My shelves are not short of recordings of Beethoven’s Violin Sonatas, and some of these are very good indeed. To find out why I was instantly impressed, I took the risk to compare Ragnhild with Isabelle van Keulen (Challenge Classics CC 72650). Her readings of both 8 and 9 are nigh perfect, played with confident distinction built on years of performing practice. Just like one would expect from a violinist having earned so many laurels.
By contrast, listening to Ragnhild’s approach, technically as good as any, a frank and spontaneous picture emerged. It was like looking at a Rembrandt painting after the grime of the ages had been removed. A vibrant colour palette with refined detail, catching with youthful freshness, yet thoroughly mature in its characterful expression.
The purest form of interpretation
Asking myself what it was that drew me so irresistibly into these readings, it occurred to me that they went beyond playing the music and were in fact telling a story; the story behind ‘The Testaments of 1802’.
“… From my childhood my heart and mind motivated me to be kind and friendly, while I was also driven by a determination to achieve great things”. (Do read all about it in Tor Espen Aspaas’s excellent liner notes).
Playing at times impressively vivid and then again with much intuitive tenderness, convincingly conveying the conflicting elements that must have fought for supremacy in Ludwig’s creative mind, Ragnhild Hemsing and her companion Tor Espen Aspaas at the piano, have set down narrative versions of both Sonatas, whether they be the exuberant tale of the eight or the passionate story of the ninth. Isn’t that the purest form of interpretation?

Requirements.
A. Translate this sentence from the Beethoven sonata review into French: "It was like looking at a Rembrandt painting after the grime of the ages had been removed."
B. For each statement, answer yes or no according to the Beethoven sonata review, and quote the words of the review that decide it.
(i) The reviewer compared Ragnhild Hemsing's recording with one by Isabelle van Keulen.
(ii) Tor Espen Aspaas plays the piano on Ragnhild Hemsing's recording.
(iii) The reviewer considers van Keulen's readings of Sonatas 8 and 9 weak.
C. Continue the Beethoven sonata review from its final sentence.

Data provided.
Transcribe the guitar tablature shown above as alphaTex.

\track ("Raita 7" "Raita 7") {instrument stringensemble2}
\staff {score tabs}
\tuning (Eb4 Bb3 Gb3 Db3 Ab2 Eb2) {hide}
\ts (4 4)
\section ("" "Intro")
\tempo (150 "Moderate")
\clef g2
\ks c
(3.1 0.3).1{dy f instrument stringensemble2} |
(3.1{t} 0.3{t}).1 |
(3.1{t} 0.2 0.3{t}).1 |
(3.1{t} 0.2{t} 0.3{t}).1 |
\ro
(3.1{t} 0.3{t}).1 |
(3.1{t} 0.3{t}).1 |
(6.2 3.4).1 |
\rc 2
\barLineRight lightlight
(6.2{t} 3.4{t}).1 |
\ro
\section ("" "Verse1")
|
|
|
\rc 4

--

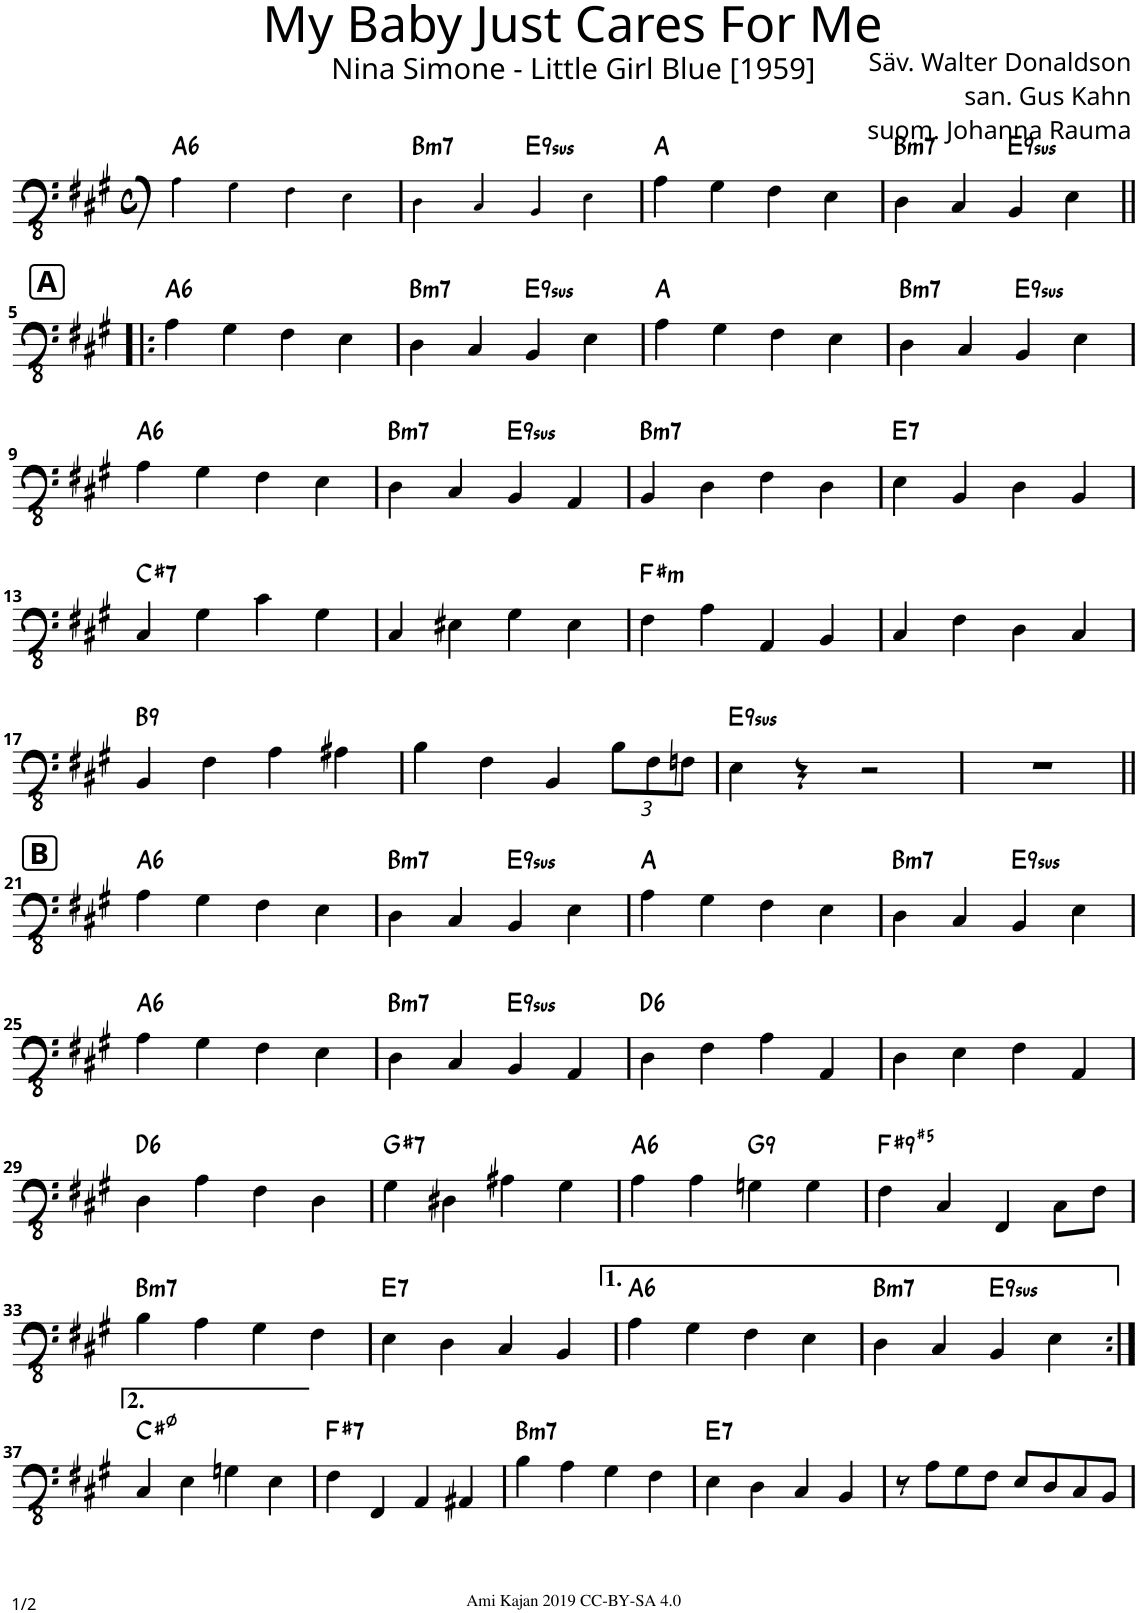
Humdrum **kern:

---

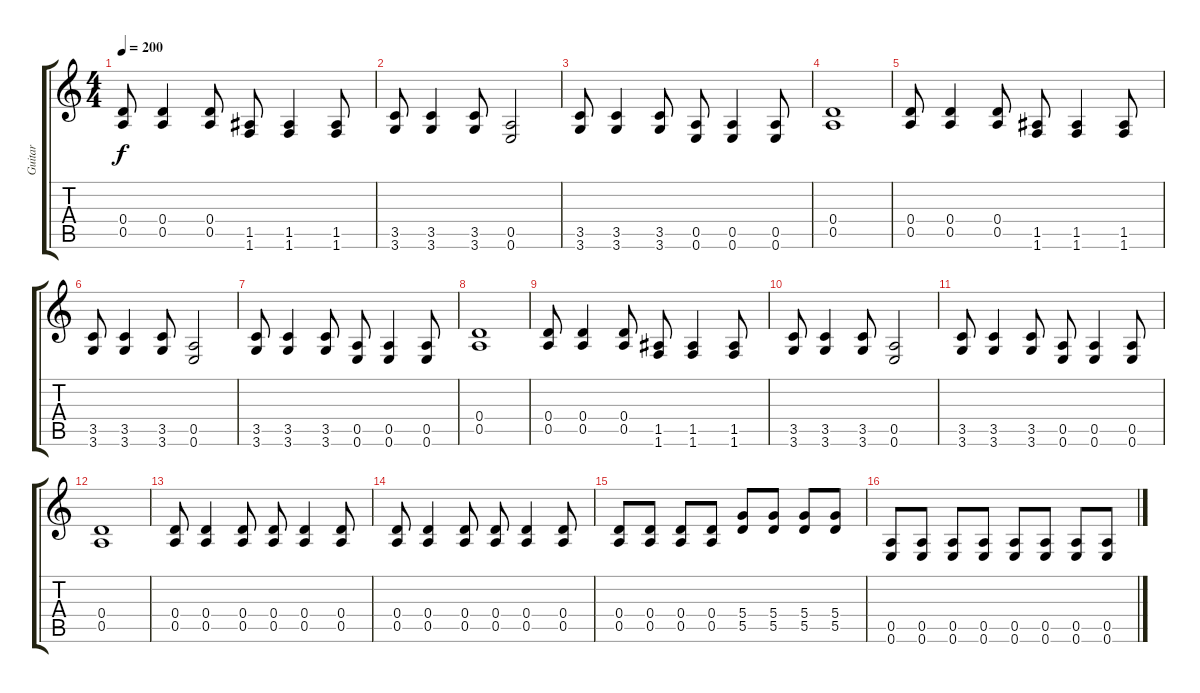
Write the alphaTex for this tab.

Answer set.
A. C'était comme regarder un tableau de Rembrandt après qu'on en eut ôté la crasse des siècles.

B.
(i) Yes: "I took the risk to compare Ragnhild with Isabelle van Keulen"
(ii) Yes: "her companion Tor Espen Aspaas at the piano"
(iii) No: "Her readings of both 8 and 9 are nigh perfect"

C.
Ragnhild touched me with an almost hesitating, deeply felt tenderness, like a mother singing for her child, at the start of the second movement of the Kreutzer Sonata, as well as the buoyant optimism that follows. It’s just an example of how she catches the listener’s attention. There many are more memorable elements. But rather than addressing each and every one, I suggest those interested find out for themselves. It is illuminating to learn to what extent the accounts of Hemsing and Aspaas shed a different light on these so well-known and often recorded Sonatas. Chances are that you will be just as surprised as I was.
With this example, Rodolphe Kreutzer may have played it after all
It is said that the dedicatee of the ninth sonata, the French violinist Rodolphe Kreutzer, didn’t like it and that he for that reason refused to play it. Was it too long, or perhaps too difficult? Had he been able to listen to Ragnhild Hemsing and Tor Espen Aspaas, dancing, as it were, with ease through the complexities, making it sound so self-explaining, uncovering the composer’s anxieties and love of the art, he might have decided otherwise.
Well, we may never know. But one thing we do is that it is comforting to realize that the next generation is waiting in the wings to take over from the ones the seniors amongst us grew up with. Let’s hope they will do the remainder as well.
By the way: Needless to confirm that 2L is, as always, at the sharp end of recording techniques, delivering a realistic sound pattern that is best listened to in surround.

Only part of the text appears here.